COGNITIVE_ACTIONS_EXECUTE_URL = "https://api.cognitiveactions.com/actions/execute"  # Hypothetical endpoint

action_id = "2dca5cf3-e8e3-4027-b2ea-57f99017e88b"  # Action ID for Generate Image with Inpainting

# Construct the input payload based on the action's requirements
payload = {
    "width": 1024,
    "height": 1024,
    "prompt": "realstic Prompt: \"A detailed portrait of a middle-aged man with a rugged face, wearing a leather jacket. He has piercing blue eyes and a determined expression.
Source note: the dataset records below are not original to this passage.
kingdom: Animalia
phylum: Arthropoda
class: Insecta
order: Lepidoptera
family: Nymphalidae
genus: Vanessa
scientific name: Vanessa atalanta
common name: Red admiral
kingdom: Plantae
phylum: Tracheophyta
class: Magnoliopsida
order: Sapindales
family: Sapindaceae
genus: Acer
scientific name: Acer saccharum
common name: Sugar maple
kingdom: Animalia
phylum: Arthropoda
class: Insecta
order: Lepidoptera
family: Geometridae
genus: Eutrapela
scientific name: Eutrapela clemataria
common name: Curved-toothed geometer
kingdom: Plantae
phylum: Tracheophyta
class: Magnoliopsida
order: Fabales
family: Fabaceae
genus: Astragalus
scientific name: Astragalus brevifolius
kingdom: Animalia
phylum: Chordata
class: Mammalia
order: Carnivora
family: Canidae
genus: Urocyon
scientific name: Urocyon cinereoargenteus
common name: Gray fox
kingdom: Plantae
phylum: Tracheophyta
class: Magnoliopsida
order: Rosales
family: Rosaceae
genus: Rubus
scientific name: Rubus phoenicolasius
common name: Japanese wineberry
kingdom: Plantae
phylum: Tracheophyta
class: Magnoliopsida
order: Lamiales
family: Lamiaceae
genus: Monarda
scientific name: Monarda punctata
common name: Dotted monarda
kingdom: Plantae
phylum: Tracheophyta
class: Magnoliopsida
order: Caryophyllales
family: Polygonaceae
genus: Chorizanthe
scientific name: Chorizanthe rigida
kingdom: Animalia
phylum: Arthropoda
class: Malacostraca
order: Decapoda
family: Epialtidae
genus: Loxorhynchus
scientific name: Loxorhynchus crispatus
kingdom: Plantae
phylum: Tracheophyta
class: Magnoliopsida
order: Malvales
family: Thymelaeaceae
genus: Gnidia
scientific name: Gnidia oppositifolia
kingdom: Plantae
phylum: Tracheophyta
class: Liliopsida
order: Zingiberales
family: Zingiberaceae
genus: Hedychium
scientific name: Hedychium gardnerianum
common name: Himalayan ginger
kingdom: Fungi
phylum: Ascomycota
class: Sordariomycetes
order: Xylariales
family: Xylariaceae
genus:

The background is a windswept desert landscape.\" - @Gary Makinson (fast)",
    "loraScale": 0.6,
    "outputCount": 1,
    "refineStyle": "no_refiner",
    "guidanceScale": 7.5,
    "applyWatermark": False,
    "negativePrompt": "",
    "promptStrength": 0.8,
    "schedulingMethod": "K_EULER",
    "highNoiseFraction": 0.8,
    "inferenceStepCount": 50
}

headers = {
    "Authorization": f"Bearer {COGNITIVE_ACTIONS_API_KEY}",
    "Content-Type": "application/json"
}

try:
    response = requests.post(
        COGNITIVE_ACTIONS_EXECUTE_URL,
        headers=headers,
        json={"action_id": action_id, "inputs": payload}  # Hypothetical structure
    )
    response.raise_for_status()  # Raise an exception for bad status codes (4xx or 5xx)

    result = response.json()
    print("Action executed successfully:")
    print(json.dumps(result, indent=2))

except requests.exceptions.RequestException as e:
    print(f"Error executing action {action_id}: {e}")
    if e.response is not None:
        print(f"Response status: {e.response.status_code}")
        try:
            print(f"Response body: {e.response.json()}")
        except json.JSONDecodeError:
            print(f"Response body: {e.response.text}")

In this code snippet:

  • Replace the placeholder API key and endpoint with your actual credentials.
  • The payload is structured according to the required inputs for the action.
  • The response handling provides a simple way to check for errors and display the generated image URL.

Conclusion

The xarty8932/dream Cognitive Action for generating images with inpainting opens up a world of possibilities for developers looking to integrate image generation capabilities into their applications. With options for refinement, guidance, and customization, you can create high-quality images that meet your specific needs. As a next step, consider experimenting with different prompts and configurations to explore the full potential of this action. Happy coding!